In recent weeks, combat has intensified as Ethiopian forces and their Eritrean allies have captured a string of towns in embattled Tigray, sending civilians fleeing.
The government this week vowed to seize airports and other federal sites from rebel control, spurring alarm for civilians and aid workers trapped in the warzone, and international calls for a ceasefire.
The AU session comes as the UN Security Council prepares to meet Friday to discuss the worsening violence.
US State Department spokesman Ned Price on Thursday said the UNSC and AU meetings “demonstrate the international community’s great concern about the situation” and the need for violence to stop.
He also renewed calls for a resumption of humanitarian aid to Tigray, and the withdrawal of Eritrean troops from Ethiopia.
The Peace and Security Council’s last meeting on Tigray was in early August before major combat resumed, said the AU-focused Amani Africa think on Friday.
The AU was “widely perceived as responding inadequately to this situation” but had been “working hard” to ensure the peace talks got underway next week, the think tank wrote in a briefing note.
The aborted talks earlier this month were to be mediated by Obasanjo supported by South Africa’s former deputy president Phumzile Mlambo-Ngcuka and former Kenyan president Uhuru Kenyatta.

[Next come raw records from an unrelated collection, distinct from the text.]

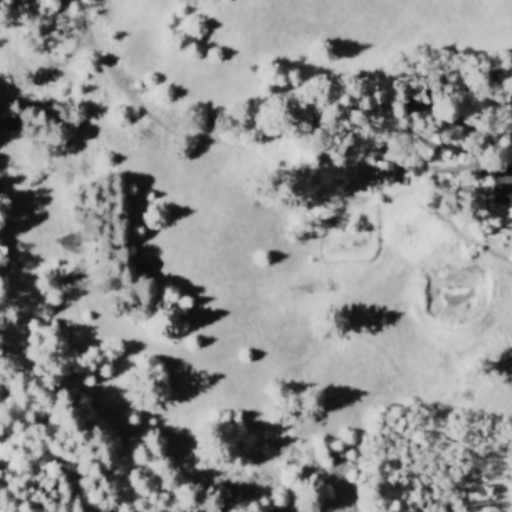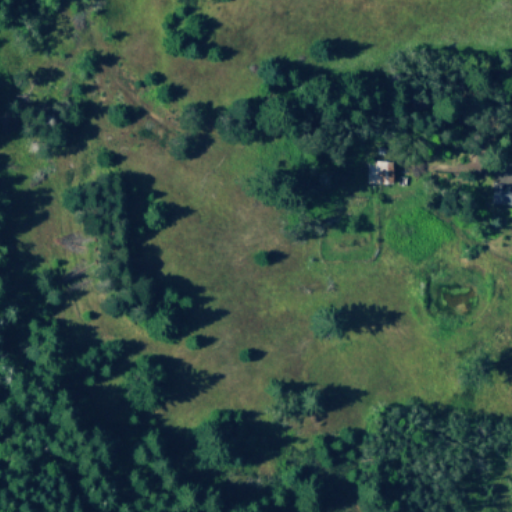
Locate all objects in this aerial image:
road: (507, 166)
building: (378, 171)
building: (498, 193)
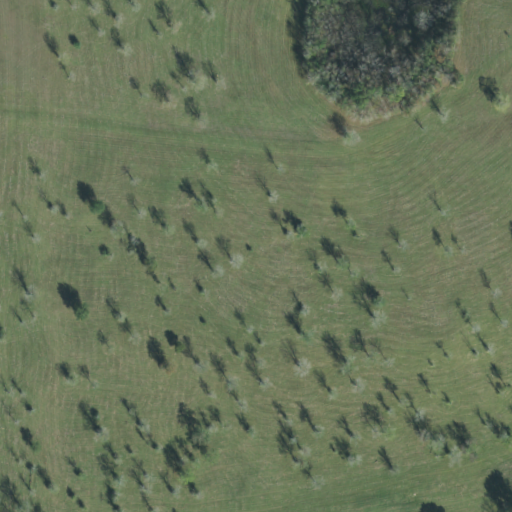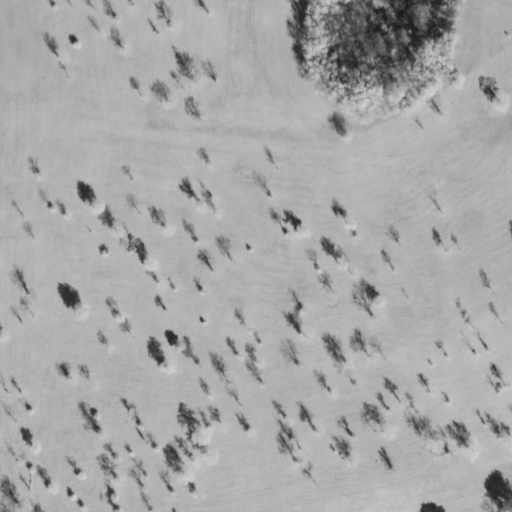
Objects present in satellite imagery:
park: (256, 256)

Logistical problems were blamed for that meeting never taking place.
The conflict began in November 2020 when Prime Minister Abiy Ahmed sent troops into Tigray after accusing the region’s ruling party, the Tigray People’s Liberation Front (TPLF), of attacking federal army camps.
The TPLF dominated Ethiopia’s ruling political alliance for decades before Abiy took power in 2018 and sidelined the party.